Task to carry out =
Make an exact copy of the records below, excluding images.

Record extracts =
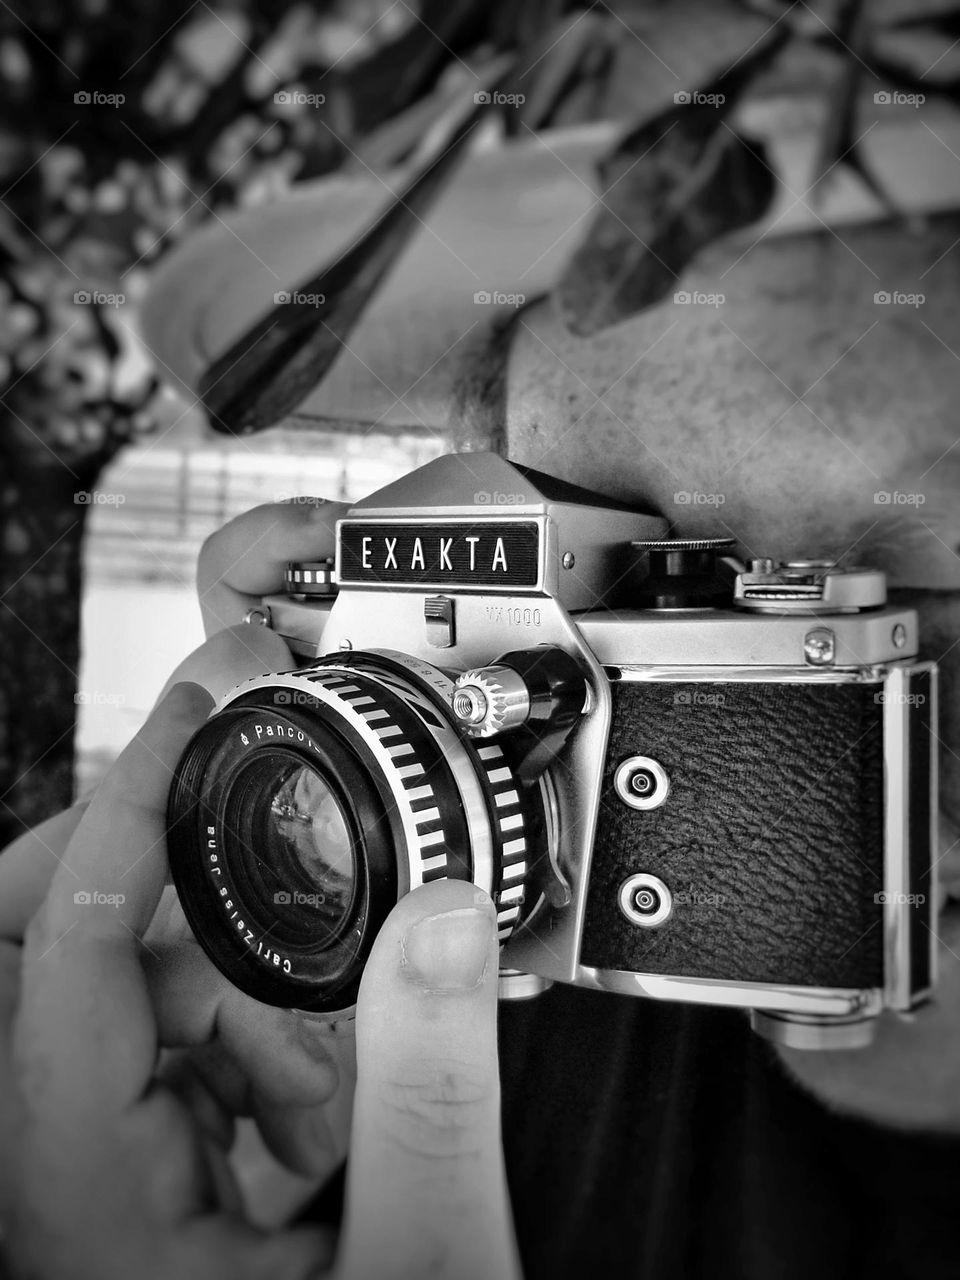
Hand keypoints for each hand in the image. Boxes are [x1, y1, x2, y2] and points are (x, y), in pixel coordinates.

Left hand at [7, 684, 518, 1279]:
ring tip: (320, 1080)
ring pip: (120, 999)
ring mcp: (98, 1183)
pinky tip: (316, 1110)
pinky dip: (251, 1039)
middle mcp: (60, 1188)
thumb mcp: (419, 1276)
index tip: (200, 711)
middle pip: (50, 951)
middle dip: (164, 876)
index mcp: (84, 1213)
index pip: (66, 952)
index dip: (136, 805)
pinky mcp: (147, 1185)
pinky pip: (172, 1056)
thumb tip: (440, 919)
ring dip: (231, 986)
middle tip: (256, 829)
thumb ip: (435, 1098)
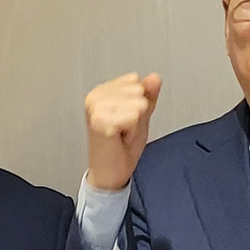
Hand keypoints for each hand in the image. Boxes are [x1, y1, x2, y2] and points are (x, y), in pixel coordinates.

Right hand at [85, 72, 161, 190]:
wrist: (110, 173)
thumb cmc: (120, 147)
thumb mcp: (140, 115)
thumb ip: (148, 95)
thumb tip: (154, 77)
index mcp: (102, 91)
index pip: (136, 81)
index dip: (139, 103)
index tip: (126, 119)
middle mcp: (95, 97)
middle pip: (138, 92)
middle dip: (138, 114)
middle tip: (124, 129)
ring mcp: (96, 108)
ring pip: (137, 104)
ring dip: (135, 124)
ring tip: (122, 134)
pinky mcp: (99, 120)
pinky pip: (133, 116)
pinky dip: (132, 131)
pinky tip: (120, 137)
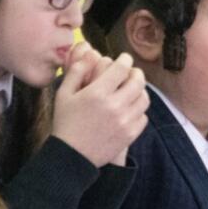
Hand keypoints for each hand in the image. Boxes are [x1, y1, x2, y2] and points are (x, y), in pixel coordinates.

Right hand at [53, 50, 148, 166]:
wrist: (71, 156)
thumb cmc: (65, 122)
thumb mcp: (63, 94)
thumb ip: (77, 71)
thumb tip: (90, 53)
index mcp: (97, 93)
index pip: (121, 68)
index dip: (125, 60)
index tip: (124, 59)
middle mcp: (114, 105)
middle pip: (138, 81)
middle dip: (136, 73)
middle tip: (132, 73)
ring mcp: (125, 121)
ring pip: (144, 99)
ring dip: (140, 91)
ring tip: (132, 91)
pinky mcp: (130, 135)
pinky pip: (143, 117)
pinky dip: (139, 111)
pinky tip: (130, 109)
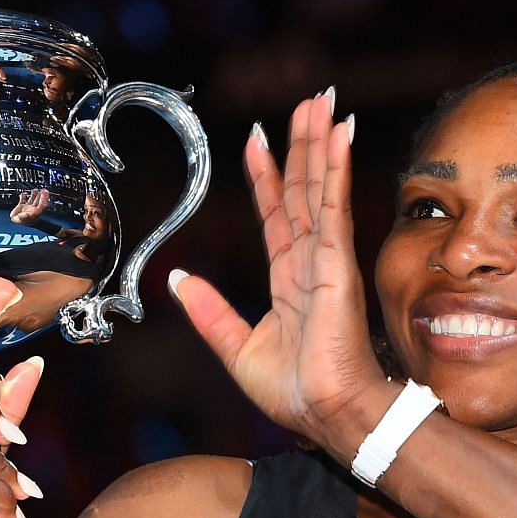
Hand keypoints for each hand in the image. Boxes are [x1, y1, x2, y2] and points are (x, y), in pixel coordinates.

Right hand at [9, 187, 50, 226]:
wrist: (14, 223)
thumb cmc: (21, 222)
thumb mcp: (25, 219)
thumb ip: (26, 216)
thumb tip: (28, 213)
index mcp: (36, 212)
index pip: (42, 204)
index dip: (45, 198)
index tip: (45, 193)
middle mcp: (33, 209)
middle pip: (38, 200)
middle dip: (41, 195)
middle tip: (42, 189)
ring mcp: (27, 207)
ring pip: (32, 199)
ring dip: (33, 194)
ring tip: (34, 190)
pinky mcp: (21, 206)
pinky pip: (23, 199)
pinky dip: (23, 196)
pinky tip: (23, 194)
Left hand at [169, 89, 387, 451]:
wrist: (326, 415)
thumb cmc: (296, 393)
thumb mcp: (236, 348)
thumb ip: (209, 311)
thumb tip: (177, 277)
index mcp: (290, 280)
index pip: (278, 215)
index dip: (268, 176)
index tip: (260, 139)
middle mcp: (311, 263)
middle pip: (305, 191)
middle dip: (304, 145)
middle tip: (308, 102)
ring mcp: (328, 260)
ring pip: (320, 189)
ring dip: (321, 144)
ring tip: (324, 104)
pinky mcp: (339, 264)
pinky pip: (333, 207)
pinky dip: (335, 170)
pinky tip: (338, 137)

The completed task =
Hand keypoints for each hand in the image. Boxes are [x1, y1, x2, y2] and points are (x, y), in pixel coordinates.

Left hand at [7, 684, 518, 1279]:
ring tip: (320, 1080)
ring pip: (120, 999)
ring mcp: (98, 1183)
pinky tip: (316, 1110)
pinky dip: (251, 1039)
middle mcp: (60, 1188)
thumb mcp: (419, 1276)
index tip: (200, 711)
middle pip: (50, 951)
middle dip: (164, 876)
index mcp: (84, 1213)
index pip: (66, 952)
index dip: (136, 805)
pinky mcp: (147, 1185)
pinky pip: (172, 1056)
thumb tip: (440, 919)
ring dip: (231, 986)
middle tip: (256, 829)
thumb ip: (435, 1098)
Hand keypoints for each hand in the image. Boxes are [x1, y1, x2, y2] and points are (x, y), in pixel coordinates.

Right hand at [85, 72, 161, 190]:
wrist: (110, 173)
thumb cmc: (120, 147)
thumb mcp: (140, 115)
thumb ip: (148, 95)
thumb tip: (154, 77)
index mcp: (102, 91)
index pip: (136, 81)
index dip: (139, 103)
index tip: (126, 119)
middle mcp: (95, 97)
middle pip: (138, 92)
middle dip: (138, 114)
middle tip: (124, 129)
ring mcp: (96, 108)
ring pip: (137, 104)
ring dip: (135, 124)
ring tip: (122, 134)
pinky mcp: (99, 120)
pinky pip: (133, 116)
pinky dip: (132, 131)
pinky tip: (120, 137)
Hand keypoints for each hand in the image. Boxes are [x1, y1, x2, y2] and points are (x, y), in pixel coordinates.

Right hand at [53, 50, 148, 166]:
wrist: (71, 156)
thumb cmc: (65, 122)
thumb mcp: (63, 94)
thumb ip: (77, 71)
thumb tip: (90, 53)
index mcp: (97, 93)
index pip: (121, 68)
index dip: (125, 60)
index tip: (124, 59)
middle mcp: (114, 105)
middle pip: (138, 81)
middle dip: (136, 73)
middle tip: (132, 73)
ring mcp: (125, 121)
ring pip: (144, 99)
ring dip: (140, 91)
ring tip: (132, 91)
pinky mcp: (130, 135)
pinky pip: (143, 117)
pinky dip: (139, 111)
pinky tip: (130, 109)
Hand keypoints for each hand in the image. Boxes are [x1, y1, x2, y2] and points are (x, y), in pixel coordinates.

Right hand at [9, 187, 50, 226]:
wrist: (14, 223)
thumb cmc: (21, 222)
thumb mcp: (25, 219)
thumb ip: (26, 216)
thumb tip: (28, 213)
index mcp: (36, 212)
index pip: (42, 204)
index dip: (45, 198)
index tip: (45, 193)
middle mcp: (33, 209)
middle pip: (38, 200)
middle dip: (41, 195)
middle tip: (42, 189)
ring mcp: (27, 207)
ring pip: (32, 199)
ring dip: (33, 194)
ring tip: (34, 190)
pinky mcp: (21, 206)
pinky pip: (23, 199)
pinky dip: (23, 196)
pinky tip: (23, 194)
Left hand at [169, 89, 387, 451]:
wrist: (326, 415)
thumb cmc: (296, 393)
thumb mcp: (236, 348)
thumb ip: (209, 311)
thumb tip: (177, 277)
index mcp: (290, 280)
index pip: (278, 215)
index dip: (268, 176)
index tip: (260, 139)
middle mcp: (311, 263)
middle pip: (305, 191)
middle dip: (304, 145)
middle tip: (308, 102)
ring mcp: (328, 260)
ring pip: (320, 189)
ring dip: (321, 144)
ring tip: (324, 104)
pinky mcp: (339, 264)
pinky pip: (333, 207)
pinky dip: (335, 170)
pinky tip: (338, 137)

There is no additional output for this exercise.